I've been taking champixfor three weeks, and quit smoking 10 days ago. My work supervisor and collaborator has too--also with champix as an aid, though she is a week or so ahead of me.  Both of us are experiencing issues with anger, hate, depression, detachment.  She actually seems unrecognizable as the person I know and usually love.

There is actual and real friction and problems in our organization, and between us, that have been escalating since before this mood altering medication.  Its just now things seem like they are getting worse, much worse, fast.  Challenges I want to rise to now seem like unforgivable affronts from shitty people that I need to protect myself from and should quit/escape.  All kinds of old stuff in me gets triggered into overdrive--which further reduces my ability to make sound judgments or even my perceptions.  Like any kind of anger or threat, my brain gives me a pressing sense of urgency to "do something about this".

All of it makes me feel fearful, mistrustful, confused and helpless. a major CPTSD outbreak.

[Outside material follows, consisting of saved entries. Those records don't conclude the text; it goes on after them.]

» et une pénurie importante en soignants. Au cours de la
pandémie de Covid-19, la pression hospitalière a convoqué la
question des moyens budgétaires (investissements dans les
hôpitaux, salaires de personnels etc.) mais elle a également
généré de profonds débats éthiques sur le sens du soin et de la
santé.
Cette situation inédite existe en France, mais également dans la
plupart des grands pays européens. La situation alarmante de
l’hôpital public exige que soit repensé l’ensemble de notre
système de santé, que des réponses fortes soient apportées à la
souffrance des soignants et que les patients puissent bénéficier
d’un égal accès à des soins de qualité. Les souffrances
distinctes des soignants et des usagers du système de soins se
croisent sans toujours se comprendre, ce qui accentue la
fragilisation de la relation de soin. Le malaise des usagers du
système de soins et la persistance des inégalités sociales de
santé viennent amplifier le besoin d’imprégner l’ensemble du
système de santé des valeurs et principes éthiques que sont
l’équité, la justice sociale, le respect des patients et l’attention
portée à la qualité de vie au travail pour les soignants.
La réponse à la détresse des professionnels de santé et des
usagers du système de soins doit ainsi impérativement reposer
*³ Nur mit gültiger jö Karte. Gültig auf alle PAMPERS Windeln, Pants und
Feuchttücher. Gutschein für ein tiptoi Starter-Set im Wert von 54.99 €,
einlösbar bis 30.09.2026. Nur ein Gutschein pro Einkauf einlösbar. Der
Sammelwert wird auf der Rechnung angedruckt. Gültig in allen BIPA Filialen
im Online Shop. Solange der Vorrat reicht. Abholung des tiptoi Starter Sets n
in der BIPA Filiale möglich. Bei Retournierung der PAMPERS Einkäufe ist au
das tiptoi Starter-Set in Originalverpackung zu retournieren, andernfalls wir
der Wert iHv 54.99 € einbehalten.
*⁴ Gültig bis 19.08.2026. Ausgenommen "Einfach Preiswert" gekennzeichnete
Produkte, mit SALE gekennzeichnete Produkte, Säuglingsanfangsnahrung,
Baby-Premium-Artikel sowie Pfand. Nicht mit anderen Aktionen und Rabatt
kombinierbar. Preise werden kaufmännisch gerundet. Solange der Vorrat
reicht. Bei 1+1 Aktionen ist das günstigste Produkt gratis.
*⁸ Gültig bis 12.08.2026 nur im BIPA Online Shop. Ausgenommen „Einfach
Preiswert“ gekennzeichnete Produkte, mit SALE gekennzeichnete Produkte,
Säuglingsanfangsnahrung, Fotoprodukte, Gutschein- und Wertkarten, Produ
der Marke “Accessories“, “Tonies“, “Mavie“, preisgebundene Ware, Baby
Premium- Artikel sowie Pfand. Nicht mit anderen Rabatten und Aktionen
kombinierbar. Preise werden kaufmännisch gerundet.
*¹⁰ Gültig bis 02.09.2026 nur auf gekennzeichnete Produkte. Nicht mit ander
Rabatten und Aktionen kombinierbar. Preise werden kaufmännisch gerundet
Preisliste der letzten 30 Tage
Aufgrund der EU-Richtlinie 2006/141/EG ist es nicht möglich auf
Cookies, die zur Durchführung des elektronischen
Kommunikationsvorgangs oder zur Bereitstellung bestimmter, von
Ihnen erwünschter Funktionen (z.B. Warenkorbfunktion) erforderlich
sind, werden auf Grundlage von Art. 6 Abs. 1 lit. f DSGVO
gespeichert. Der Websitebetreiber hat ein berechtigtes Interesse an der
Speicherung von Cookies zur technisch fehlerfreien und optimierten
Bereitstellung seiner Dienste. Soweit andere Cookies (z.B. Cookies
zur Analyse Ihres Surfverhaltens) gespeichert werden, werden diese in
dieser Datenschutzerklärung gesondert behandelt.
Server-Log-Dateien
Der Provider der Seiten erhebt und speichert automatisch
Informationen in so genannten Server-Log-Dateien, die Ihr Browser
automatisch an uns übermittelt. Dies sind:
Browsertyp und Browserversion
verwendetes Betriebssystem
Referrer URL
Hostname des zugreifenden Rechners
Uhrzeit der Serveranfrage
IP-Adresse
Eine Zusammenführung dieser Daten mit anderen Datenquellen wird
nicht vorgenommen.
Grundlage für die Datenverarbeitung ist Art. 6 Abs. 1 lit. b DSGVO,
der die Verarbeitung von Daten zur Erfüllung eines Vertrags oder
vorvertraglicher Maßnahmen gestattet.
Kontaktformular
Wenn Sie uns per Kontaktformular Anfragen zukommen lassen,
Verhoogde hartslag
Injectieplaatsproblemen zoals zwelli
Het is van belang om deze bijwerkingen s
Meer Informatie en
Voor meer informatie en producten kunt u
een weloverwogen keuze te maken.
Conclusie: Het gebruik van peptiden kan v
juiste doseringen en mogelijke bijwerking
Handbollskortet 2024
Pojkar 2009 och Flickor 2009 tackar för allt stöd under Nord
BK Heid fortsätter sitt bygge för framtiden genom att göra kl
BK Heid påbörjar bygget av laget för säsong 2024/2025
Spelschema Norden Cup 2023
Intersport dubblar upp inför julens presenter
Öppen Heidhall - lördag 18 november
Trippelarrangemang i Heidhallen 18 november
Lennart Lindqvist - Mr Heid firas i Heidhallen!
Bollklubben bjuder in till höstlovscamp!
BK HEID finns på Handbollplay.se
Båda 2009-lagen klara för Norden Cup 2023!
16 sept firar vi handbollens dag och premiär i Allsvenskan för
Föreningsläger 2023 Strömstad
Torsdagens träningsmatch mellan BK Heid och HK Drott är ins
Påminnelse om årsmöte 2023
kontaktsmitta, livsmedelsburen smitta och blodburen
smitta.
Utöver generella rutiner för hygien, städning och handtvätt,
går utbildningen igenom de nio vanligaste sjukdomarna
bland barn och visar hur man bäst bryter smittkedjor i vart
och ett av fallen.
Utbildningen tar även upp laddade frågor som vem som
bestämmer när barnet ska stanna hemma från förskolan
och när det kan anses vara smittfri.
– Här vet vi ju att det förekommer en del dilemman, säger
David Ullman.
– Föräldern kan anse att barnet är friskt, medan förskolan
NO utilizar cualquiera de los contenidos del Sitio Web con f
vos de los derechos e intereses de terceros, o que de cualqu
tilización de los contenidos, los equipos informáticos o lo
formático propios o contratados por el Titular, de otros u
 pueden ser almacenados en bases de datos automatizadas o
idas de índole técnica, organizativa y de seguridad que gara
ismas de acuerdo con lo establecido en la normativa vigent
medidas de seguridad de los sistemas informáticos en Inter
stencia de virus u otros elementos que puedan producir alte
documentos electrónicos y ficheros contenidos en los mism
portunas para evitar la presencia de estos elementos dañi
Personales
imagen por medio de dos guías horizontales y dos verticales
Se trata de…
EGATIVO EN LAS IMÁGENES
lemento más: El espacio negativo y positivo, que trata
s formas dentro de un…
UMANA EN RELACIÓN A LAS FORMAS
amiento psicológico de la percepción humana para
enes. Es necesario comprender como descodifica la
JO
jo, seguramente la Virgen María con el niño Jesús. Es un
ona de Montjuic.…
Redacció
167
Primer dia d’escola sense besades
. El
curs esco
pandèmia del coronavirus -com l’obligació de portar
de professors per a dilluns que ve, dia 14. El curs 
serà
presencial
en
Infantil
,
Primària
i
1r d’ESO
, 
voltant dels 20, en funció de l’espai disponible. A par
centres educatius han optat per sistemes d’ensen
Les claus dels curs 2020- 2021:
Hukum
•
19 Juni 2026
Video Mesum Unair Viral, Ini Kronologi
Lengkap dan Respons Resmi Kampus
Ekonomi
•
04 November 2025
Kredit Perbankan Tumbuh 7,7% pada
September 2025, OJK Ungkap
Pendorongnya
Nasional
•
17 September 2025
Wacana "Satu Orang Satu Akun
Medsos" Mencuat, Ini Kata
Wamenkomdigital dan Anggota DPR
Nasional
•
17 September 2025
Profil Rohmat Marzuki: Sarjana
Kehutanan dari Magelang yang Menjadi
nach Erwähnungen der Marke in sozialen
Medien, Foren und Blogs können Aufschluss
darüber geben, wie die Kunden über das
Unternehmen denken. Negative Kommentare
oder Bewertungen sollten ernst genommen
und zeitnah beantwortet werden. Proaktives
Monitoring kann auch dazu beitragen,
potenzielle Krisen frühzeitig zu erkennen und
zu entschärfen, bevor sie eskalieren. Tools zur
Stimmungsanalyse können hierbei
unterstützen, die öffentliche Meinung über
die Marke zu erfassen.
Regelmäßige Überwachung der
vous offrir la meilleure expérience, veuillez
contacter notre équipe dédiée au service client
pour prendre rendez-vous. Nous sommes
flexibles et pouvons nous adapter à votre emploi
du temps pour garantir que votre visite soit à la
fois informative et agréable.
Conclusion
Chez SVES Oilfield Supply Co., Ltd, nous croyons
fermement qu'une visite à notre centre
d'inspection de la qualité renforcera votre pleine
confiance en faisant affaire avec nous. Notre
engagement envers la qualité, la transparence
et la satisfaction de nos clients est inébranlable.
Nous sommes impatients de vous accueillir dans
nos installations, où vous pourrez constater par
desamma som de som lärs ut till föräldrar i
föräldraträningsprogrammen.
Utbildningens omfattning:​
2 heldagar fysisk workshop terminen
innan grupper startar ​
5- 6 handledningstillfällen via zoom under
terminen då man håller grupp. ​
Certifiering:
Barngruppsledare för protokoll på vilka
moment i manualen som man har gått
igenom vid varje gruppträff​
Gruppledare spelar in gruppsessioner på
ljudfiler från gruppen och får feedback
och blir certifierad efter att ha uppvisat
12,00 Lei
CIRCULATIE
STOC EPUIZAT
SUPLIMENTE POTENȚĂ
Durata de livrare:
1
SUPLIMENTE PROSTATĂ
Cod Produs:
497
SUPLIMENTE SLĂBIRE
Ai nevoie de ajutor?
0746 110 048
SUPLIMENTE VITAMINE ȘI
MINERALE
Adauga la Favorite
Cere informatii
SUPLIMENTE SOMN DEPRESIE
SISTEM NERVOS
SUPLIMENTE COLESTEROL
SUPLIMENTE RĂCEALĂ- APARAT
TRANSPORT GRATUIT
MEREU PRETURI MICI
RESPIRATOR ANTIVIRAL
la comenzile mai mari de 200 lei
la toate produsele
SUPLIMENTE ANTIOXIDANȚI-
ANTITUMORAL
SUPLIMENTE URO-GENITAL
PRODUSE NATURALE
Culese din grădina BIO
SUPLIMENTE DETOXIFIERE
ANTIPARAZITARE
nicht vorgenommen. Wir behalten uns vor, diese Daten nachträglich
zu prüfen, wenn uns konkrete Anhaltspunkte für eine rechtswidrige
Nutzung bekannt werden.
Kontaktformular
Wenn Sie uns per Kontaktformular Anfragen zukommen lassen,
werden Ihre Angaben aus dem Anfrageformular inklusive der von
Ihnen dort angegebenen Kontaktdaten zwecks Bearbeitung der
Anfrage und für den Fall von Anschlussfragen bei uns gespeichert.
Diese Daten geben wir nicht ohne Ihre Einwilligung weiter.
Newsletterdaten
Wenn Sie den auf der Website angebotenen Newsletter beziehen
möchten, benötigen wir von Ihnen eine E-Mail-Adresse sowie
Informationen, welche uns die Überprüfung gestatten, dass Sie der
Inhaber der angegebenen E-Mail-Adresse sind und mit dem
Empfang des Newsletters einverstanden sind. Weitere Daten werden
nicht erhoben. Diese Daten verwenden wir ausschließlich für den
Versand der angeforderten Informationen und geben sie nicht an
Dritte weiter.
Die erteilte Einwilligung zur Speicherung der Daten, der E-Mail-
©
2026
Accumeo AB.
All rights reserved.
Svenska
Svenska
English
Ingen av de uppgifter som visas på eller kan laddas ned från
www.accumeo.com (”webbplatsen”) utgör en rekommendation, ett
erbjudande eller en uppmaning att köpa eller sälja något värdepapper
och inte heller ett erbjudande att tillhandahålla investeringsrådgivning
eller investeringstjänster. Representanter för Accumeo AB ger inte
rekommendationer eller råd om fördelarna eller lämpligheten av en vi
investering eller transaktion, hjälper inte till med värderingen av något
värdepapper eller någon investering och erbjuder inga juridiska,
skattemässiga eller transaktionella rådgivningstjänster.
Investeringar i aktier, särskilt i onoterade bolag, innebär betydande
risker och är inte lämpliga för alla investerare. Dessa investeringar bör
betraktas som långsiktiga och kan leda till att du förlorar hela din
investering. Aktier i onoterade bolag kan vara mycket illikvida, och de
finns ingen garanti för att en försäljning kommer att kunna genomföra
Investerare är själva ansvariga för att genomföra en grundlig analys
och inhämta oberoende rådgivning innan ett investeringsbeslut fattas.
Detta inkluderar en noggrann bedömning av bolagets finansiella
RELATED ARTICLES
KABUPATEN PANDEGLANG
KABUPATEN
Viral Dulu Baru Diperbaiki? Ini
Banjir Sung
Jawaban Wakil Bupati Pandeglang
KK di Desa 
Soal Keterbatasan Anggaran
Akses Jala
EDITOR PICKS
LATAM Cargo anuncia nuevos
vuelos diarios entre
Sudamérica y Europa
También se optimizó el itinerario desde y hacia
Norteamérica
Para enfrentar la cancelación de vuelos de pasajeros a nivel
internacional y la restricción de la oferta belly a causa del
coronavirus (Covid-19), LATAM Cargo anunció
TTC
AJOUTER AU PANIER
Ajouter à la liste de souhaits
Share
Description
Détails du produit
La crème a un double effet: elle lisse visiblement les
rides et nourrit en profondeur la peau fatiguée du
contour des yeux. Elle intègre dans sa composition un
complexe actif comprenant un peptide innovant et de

Reminder One:  Do my best to not make any big decisions right now.
ReminderTwo: I care about the people I care about and will treat them with love and respect regardless of how I feel or what a conflict looks like.
Reminder Three: Like any time of symptoms, my thoughts are not always trustworthy right now.  Let them come and go without attaching too much importance or meaning to them.
Reminder Four: There are no heroes or villains, just all of us together.
Reminder Five: Everyone is going through things.  Their stuff matters.  Their stuff matters to me.